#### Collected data
━━━

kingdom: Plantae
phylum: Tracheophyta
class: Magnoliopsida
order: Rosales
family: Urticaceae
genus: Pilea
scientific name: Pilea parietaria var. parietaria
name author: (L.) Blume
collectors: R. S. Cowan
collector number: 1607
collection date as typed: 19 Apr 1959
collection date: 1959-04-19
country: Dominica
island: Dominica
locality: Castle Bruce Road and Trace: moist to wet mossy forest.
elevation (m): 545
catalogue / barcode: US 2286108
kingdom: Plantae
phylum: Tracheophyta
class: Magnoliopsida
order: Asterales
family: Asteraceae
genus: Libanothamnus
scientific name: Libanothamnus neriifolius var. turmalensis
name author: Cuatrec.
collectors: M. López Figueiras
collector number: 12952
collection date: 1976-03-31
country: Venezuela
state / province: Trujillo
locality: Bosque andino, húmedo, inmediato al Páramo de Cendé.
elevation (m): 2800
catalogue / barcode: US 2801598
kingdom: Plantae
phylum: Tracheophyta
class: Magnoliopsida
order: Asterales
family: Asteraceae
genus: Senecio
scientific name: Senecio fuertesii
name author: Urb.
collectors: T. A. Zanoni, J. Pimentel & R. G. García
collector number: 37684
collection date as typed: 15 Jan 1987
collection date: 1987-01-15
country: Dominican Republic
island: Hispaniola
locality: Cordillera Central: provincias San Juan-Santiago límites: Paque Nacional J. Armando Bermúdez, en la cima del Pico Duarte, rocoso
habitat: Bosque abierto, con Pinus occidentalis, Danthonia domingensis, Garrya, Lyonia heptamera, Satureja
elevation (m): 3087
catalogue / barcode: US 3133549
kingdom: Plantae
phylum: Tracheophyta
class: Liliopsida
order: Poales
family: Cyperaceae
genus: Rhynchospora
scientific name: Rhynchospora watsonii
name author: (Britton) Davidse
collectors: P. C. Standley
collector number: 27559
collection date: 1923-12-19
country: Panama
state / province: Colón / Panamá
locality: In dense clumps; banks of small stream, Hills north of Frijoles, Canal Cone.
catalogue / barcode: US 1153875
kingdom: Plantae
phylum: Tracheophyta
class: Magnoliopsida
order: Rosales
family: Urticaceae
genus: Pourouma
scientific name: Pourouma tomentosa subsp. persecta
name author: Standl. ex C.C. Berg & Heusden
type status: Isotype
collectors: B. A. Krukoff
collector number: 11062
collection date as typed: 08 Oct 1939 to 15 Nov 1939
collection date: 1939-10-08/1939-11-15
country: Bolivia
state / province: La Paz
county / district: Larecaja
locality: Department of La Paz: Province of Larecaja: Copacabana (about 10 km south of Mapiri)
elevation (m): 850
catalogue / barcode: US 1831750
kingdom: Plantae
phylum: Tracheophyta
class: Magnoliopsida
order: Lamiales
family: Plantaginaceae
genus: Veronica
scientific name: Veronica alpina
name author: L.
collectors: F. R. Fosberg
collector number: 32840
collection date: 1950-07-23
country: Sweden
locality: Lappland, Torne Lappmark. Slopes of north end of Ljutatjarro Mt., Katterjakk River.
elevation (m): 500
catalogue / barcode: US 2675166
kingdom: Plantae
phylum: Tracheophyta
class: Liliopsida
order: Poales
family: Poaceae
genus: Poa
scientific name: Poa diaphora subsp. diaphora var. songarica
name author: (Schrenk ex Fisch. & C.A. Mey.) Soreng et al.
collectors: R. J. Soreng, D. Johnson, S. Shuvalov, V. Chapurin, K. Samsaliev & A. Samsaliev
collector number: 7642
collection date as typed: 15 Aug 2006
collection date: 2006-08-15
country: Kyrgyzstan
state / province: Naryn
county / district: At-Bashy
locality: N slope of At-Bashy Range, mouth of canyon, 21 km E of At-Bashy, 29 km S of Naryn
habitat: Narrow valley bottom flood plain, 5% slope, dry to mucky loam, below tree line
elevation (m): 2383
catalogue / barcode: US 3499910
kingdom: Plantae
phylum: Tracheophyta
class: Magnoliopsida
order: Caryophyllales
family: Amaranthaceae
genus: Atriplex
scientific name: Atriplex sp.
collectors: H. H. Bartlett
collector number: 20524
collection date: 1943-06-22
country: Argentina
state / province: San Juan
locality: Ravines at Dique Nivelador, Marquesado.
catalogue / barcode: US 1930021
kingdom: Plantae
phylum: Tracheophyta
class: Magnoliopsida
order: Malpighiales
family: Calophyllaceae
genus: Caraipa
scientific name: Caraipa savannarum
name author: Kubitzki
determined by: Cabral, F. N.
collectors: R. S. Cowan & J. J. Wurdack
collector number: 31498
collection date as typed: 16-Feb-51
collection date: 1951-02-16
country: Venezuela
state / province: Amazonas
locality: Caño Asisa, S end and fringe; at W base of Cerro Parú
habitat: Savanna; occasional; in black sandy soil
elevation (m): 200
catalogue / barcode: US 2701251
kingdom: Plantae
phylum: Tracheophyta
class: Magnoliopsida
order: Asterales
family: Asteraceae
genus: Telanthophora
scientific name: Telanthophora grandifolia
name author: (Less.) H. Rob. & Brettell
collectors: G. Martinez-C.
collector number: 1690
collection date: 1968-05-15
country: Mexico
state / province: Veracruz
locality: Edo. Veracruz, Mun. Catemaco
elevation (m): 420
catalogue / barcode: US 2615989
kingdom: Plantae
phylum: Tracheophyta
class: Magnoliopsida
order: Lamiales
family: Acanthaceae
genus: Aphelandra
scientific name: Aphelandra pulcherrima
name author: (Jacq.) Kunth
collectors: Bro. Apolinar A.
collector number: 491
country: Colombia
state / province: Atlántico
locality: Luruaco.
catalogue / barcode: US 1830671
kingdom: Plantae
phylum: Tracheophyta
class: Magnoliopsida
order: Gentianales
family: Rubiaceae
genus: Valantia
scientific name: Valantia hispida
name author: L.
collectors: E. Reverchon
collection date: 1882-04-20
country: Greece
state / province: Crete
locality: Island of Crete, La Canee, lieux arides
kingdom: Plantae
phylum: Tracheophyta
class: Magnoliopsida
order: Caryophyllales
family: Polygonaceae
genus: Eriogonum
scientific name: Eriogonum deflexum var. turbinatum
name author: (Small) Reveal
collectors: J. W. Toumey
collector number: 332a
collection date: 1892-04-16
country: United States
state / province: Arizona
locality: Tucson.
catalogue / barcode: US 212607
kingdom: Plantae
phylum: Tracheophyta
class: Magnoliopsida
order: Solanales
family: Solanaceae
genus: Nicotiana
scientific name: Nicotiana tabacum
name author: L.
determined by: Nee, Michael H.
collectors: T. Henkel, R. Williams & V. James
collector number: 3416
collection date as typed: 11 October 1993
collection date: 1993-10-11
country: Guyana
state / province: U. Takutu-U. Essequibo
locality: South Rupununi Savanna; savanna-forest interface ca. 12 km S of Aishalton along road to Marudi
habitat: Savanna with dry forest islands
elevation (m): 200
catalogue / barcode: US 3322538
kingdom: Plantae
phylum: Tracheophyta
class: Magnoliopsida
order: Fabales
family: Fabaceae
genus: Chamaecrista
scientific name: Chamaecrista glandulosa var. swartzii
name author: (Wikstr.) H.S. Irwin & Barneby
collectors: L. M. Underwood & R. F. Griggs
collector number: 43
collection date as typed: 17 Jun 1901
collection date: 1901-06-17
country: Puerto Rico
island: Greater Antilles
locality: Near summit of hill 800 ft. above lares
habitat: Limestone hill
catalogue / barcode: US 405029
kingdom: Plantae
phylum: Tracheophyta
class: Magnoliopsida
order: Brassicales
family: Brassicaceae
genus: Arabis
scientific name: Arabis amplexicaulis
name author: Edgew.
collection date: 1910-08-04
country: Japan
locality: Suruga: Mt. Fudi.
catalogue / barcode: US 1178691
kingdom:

━━━

#### What to do
Print the part of these lines that opens with the line containing "scientific name: Pilea" and closes with the line containing "collectors: M. López Figueiras", reproducing each line exactly as it stands.

#### Response
scientific name: Pilea parietaria var. parietaria
name author: (L.) Blume
collectors: R. S. Cowan
collector number: 1607
collection date as typed: 19 Apr 1959
collection date: 1959-04-19
country: Dominica
island: Dominica
locality: Castle Bruce Road and Trace: moist to wet mossy forest.
elevation (m): 545
catalogue / barcode: US 2286108
kingdom: Plantae
phylum: Tracheophyta
class: Magnoliopsida
order: Asterales
family: Asteraceae
genus: Libanothamnus
scientific name: Libanothamnus neriifolius var. turmalensis
name author: Cuatrec.
collectors: M. López Figueiras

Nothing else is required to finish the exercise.